Through three games as a freshman for the Georgetown Hoyas, Mac McClung has lived up to his hype as a social media sensation, at least when it comes to his ability to wow crowds with high-flying dunks. 

McClung has a long way to go to become a true star in college basketball, but the kid can fly. Already, he has provided several viral highlights.

Wizards forward Jeff Green is one of the best players in Georgetown's decorated basketball history, and on Wednesday after shootaround, he weighed in on McClung's flashy start.

Green, now an 11-year NBA veteran, spoke from the perspective of a guy who's been around the block. He says people should calm down a bit and wait to see what McClung becomes.

"Yeah. I've seen a lot of him. The guy has been great, but it's not just him. I think because of the internet people have just focused on him," Green said. 

Green went on to reference McClung's famous YouTube mixtapes some more.

"It's just the way the world is. People are focused on the internet and he's all over the internet and that's all you think about. They have a good collection of guys," he said. "Georgetown is a team. It's not just one person," 

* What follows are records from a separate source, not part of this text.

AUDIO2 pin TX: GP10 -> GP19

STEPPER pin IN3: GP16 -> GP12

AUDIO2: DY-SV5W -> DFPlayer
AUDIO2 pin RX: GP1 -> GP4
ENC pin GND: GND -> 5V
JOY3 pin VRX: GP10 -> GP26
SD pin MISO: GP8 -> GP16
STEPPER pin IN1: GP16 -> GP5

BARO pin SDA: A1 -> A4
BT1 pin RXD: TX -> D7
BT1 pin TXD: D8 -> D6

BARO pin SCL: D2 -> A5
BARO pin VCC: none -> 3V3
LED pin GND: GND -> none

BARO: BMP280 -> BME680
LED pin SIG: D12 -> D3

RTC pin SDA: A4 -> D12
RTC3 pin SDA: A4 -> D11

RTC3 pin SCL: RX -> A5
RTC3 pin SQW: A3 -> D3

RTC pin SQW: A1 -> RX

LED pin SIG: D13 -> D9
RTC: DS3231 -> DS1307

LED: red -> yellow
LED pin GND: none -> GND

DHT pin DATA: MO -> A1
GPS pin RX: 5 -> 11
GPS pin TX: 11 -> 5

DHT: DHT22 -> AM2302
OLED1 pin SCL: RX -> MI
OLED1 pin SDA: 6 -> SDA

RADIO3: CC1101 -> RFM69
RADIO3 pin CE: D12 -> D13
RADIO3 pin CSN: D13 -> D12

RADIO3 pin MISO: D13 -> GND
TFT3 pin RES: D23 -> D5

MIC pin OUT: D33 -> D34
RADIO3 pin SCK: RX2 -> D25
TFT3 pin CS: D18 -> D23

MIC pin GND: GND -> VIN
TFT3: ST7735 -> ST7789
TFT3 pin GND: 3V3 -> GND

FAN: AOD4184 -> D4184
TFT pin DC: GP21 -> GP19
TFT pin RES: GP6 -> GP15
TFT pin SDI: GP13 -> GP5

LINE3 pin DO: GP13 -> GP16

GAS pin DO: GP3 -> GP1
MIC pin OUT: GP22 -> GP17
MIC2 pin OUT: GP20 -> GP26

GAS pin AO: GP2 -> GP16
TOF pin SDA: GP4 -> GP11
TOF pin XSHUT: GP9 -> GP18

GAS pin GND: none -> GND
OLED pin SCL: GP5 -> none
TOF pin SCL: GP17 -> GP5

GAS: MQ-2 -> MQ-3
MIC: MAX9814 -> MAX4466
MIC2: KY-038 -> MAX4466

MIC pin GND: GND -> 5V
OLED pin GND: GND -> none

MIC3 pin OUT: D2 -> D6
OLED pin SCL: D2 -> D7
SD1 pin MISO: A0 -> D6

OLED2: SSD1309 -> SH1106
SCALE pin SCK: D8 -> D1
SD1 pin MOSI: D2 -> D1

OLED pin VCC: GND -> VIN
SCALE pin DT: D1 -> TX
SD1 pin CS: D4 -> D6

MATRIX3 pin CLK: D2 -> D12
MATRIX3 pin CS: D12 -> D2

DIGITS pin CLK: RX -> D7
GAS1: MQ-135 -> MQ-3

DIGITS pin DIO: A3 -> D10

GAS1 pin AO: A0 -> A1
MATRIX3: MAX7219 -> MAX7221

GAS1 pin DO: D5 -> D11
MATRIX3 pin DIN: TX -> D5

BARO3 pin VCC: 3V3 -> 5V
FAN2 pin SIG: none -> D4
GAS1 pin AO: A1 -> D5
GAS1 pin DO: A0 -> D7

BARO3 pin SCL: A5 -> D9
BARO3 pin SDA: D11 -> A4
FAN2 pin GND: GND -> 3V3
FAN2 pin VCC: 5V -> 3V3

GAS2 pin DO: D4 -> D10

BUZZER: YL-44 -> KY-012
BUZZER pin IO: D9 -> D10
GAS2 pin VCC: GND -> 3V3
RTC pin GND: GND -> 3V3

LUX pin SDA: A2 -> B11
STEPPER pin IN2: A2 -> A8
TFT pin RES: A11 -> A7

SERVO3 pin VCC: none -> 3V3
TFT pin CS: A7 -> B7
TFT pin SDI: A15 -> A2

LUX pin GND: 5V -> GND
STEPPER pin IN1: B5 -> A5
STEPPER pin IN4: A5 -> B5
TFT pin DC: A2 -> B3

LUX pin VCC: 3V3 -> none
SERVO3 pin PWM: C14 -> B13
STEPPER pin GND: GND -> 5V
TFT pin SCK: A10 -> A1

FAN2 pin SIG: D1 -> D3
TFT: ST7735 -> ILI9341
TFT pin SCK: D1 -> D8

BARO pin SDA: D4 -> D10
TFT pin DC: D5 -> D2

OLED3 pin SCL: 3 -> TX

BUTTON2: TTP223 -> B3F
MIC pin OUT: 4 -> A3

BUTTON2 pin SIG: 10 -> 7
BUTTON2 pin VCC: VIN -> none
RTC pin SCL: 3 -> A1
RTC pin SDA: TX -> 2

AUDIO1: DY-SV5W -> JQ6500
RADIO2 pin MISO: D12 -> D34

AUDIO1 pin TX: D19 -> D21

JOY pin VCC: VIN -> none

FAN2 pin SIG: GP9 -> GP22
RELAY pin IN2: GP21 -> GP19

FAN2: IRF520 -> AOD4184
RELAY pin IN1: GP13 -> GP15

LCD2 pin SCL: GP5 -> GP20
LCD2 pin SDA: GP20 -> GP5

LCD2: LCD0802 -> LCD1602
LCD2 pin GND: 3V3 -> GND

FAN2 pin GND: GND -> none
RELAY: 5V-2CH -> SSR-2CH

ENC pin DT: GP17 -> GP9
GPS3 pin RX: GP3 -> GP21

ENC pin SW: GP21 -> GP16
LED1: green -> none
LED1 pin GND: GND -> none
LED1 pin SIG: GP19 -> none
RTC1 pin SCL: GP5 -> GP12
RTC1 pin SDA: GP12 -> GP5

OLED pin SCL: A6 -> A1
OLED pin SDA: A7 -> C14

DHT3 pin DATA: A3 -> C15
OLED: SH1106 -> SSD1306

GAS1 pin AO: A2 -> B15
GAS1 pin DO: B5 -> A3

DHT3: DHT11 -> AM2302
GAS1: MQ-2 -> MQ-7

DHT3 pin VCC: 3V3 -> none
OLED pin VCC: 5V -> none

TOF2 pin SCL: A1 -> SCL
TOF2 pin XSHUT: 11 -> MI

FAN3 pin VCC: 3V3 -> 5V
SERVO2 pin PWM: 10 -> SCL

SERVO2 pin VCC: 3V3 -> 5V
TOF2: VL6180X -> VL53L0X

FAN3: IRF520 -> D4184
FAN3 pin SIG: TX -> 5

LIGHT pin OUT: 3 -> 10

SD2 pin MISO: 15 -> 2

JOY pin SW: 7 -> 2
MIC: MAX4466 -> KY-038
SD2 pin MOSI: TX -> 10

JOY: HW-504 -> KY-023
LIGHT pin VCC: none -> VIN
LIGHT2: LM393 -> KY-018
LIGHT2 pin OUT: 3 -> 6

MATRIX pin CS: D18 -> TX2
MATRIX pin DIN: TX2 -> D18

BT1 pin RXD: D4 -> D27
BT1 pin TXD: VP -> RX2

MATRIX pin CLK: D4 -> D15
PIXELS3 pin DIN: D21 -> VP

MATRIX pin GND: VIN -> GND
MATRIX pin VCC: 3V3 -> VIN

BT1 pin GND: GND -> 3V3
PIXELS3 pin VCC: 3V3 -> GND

Now, just because Green was downplaying the hype for McClung, who last year set the Virginia state high school scoring record, and did so by passing former Hoya great Allen Iverson. Green thinks McClung has a chance to be really good and probably far surpass his three-star recruiting grade.

"It's not hype. The kid is good," Green said. "You can't put these expectations. What have people been calling him? White Iverson. There's no other player that's gonna be Allen Iverson. He's gonna be who he's gonna be."

Green gave a further explanation that seemed to suggest the word 'expectations' had struck a cord. Green himself was a three-star recruit and went on to exceed that grade by becoming the fifth overall pick in the 2007 NBA Draft.

"People put expectations on other people and then when they don't grow into those expectations, in their eyes he's a bad player. You can't do that. Let him grow into what he's going to be and then you define him," Green said.